Within the greatest of these caves, one with an entrance tunnel that sloped sharply upward and so was spared the worst of the sea's invasion, was a cavern large enough for a tall man to stand fully upright. The walls were curved and covered in images: primitive handprints outlined in black and red, simple drawings of bison, horses, fish. There were even scattered depictions of what might have been, to one who didn't know better, curling snakes with talons and wide open wings.

And there was a box.

It was a modern sort of box, nothing natural to the cave. It was composed of oiled wood with gold metal hinges and brads, because she'd known that gold would never rust, not even under the sea. Inside the box was a silk bag with a drawstring cord, and inside the bag was a pendant, heart-shaped, made of silver. The silver was tarnishing, and there was nothing to be done about that.

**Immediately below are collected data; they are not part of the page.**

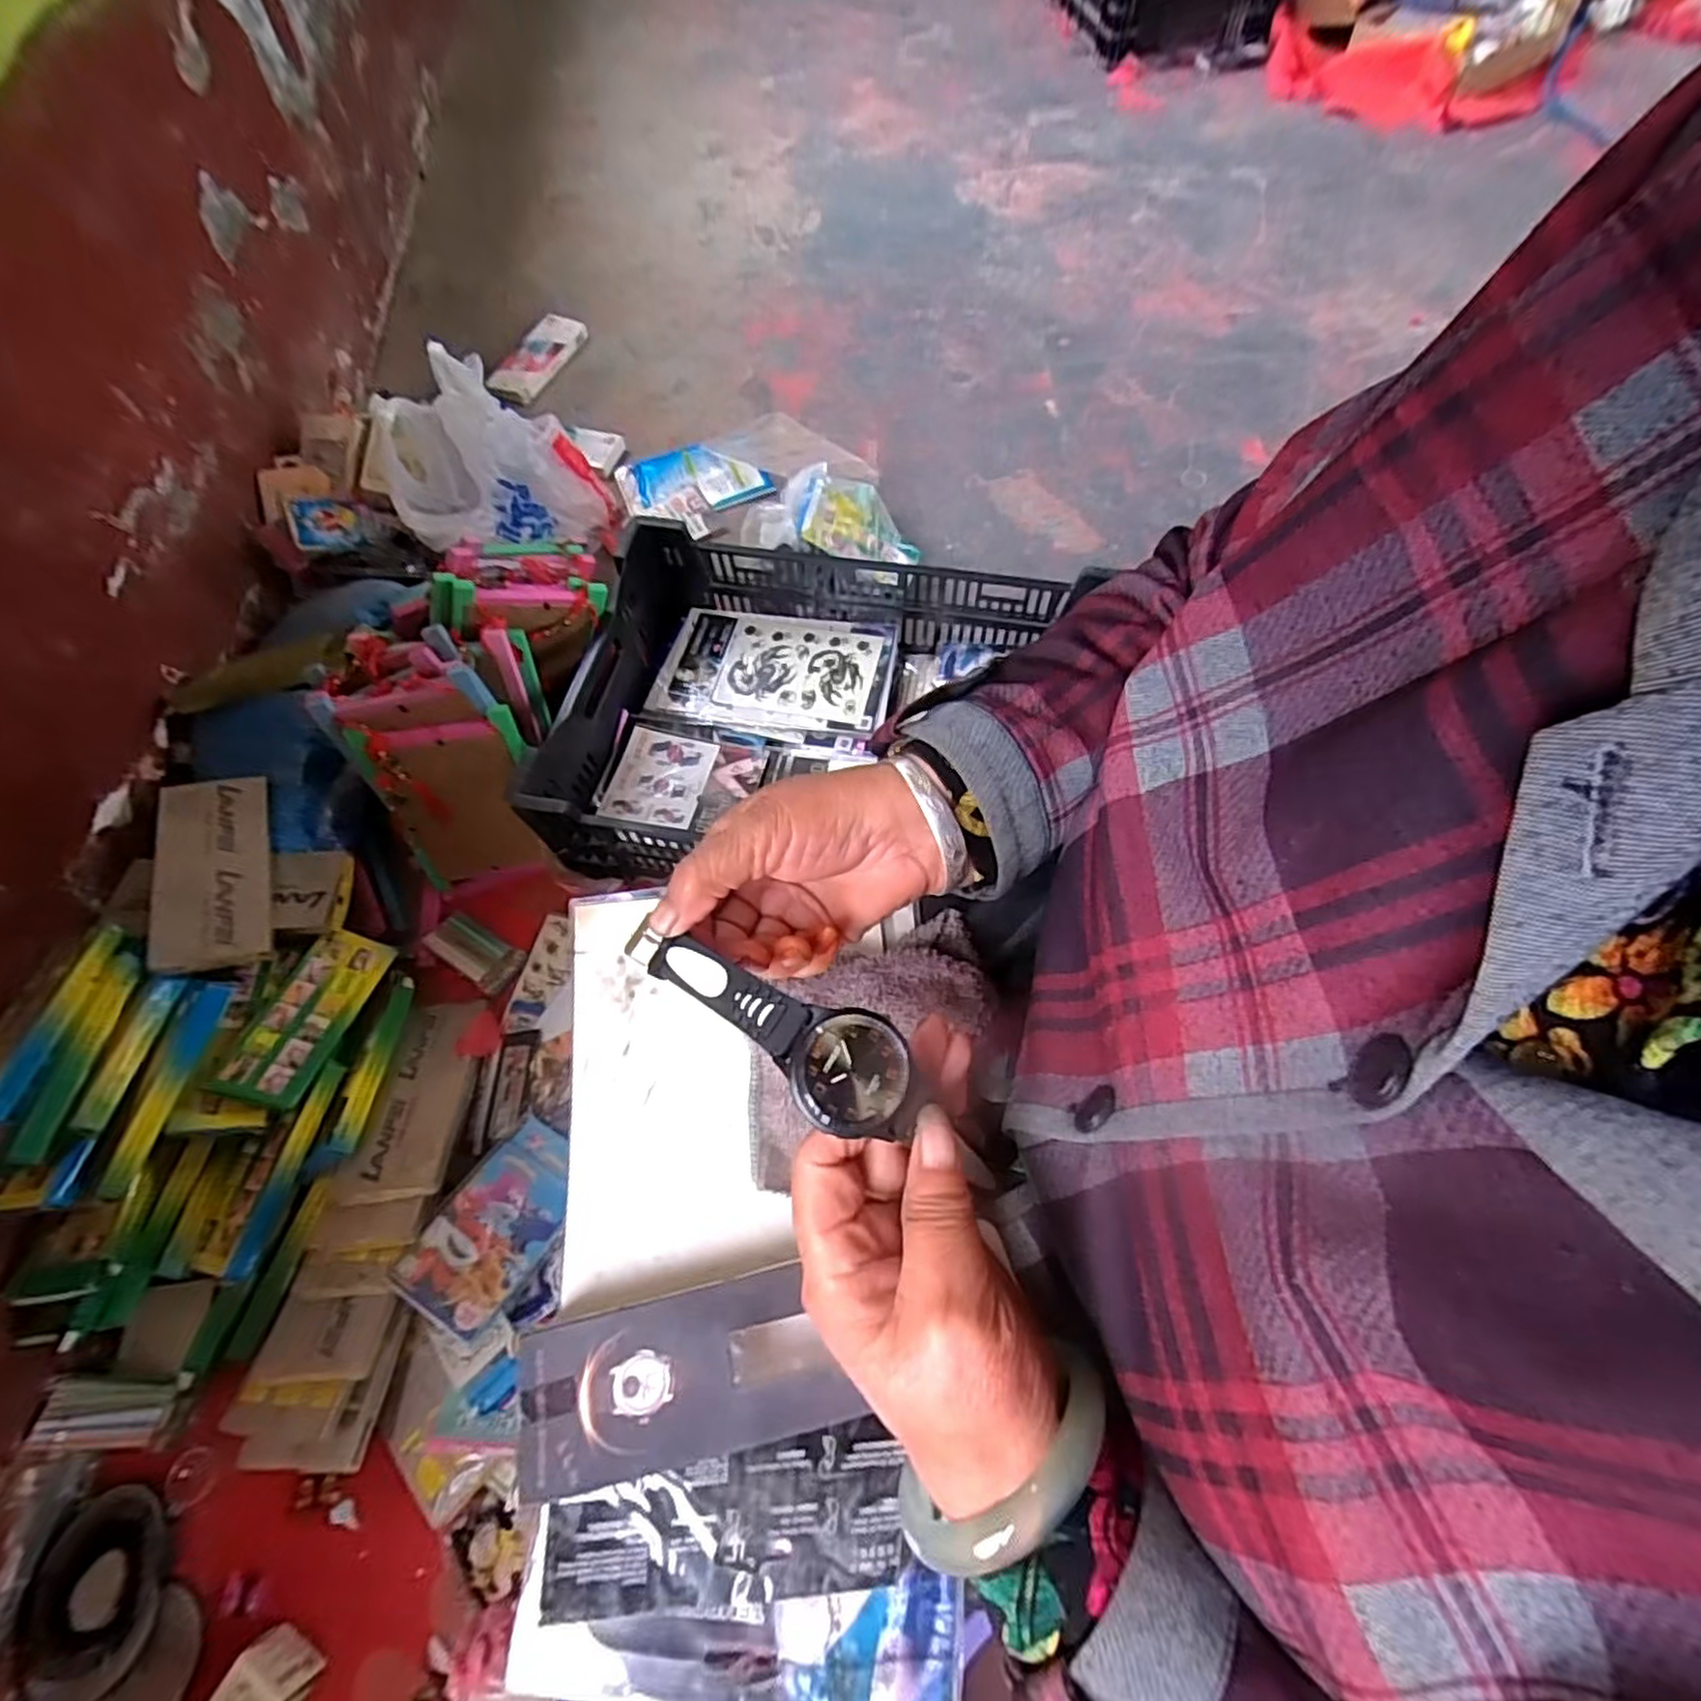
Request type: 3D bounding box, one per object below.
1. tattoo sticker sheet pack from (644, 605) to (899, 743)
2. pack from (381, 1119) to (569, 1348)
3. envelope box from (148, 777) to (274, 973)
[{"bbox_3d":[-0.098,-0.228,0.926,0.299,0.017,0.163,8,66,11],"label":"tattoo sticker sheet pack"},{"bbox_3d":[-0.320,0.337,0.674,0.095,0.009,0.164,32,48,7],"label":"pack"},{"bbox_3d":[-0.636,0.017,0.733,0.093,0.018,0.217,-10,62,-23],"label":"envelope box"}]

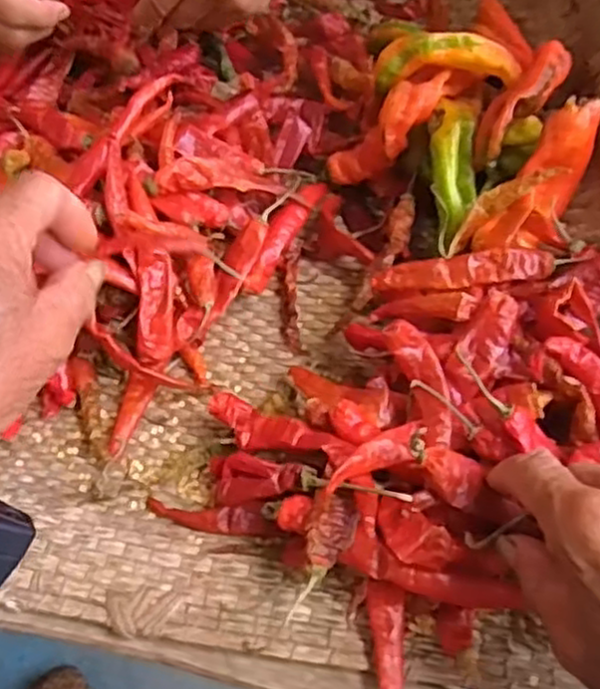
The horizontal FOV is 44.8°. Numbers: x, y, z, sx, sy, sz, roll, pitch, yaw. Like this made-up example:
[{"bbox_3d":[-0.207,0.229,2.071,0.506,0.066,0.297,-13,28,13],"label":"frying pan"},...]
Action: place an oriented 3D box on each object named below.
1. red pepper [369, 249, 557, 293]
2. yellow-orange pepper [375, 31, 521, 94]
[{"bbox_3d":[0.085,-0.038,0.378,0.092,0.012,0.017,-4,58,1],"label":"red pepper"},{"bbox_3d":[0.087,-0.168,0.430,0.081,0.023,0.025,-4,58,1],"label":"yellow-orange pepper"}]

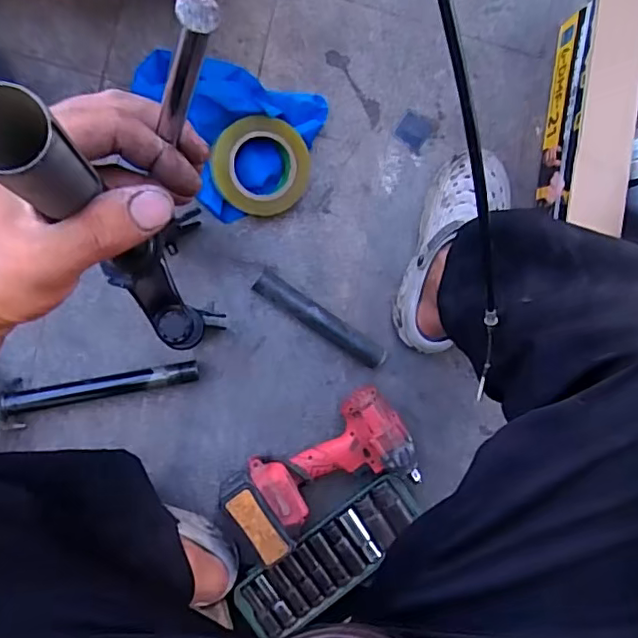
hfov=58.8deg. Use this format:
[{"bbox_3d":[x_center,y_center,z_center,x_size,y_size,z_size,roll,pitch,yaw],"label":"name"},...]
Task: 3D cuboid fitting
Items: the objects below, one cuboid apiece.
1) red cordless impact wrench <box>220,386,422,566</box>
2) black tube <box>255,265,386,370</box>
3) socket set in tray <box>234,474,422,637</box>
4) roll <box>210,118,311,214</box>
[{"bbox_3d":[0.007,0.207,0.747,0.250,0.071,0.140,-32,94,-7],"label":"red cordless impact wrench"},{"bbox_3d":[0.003,0.000,0.772,0.199,0.027,0.035,34,85,-7],"label":"black tube"},{"bbox_3d":[0.019,0.324,0.765,0.266,0.030,0.093,-35,94,-7],"label":"socket set in tray"},{"bbox_3d":[-0.077,-0.199,0.745,0.129,0.048,0.125,0,112,-17],"label":"roll"}]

But embedded in it, as brilliant and evil as the day they had first been set, was a series of sky-blue diamond shards: the last known fragments of Draumr.

The box had been placed in the cave five years earlier, just because.

Because Lia had always known the future was an untrustworthy thing.

Because the gambler in her, the wily dragon, demanded a plan of last resort.

And because all the other pieces of the diamond, which had been in Zane's ring, had mysteriously vanished, and she would not risk these vanishing too.

Lia flew past the cave on her way to Paris. If she cocked her head and listened very hard, she could hear the lure of the shards, their soft broken calling to her that felt—for a perilous few seconds—like the most urgent yearning ever, even with miles of air and sea stretching between them.

She flattened her ears. She winged higher, putting more distance between her and the cave.

She'd retrieve the box on her way back.

He was dreaming.

Strange, because he seldom dreamed. He was not the dreamer of the family; he was the more practical hand and voice, the procurer of life's necessities, of all tangible things great and small. But tonight he was dreaming.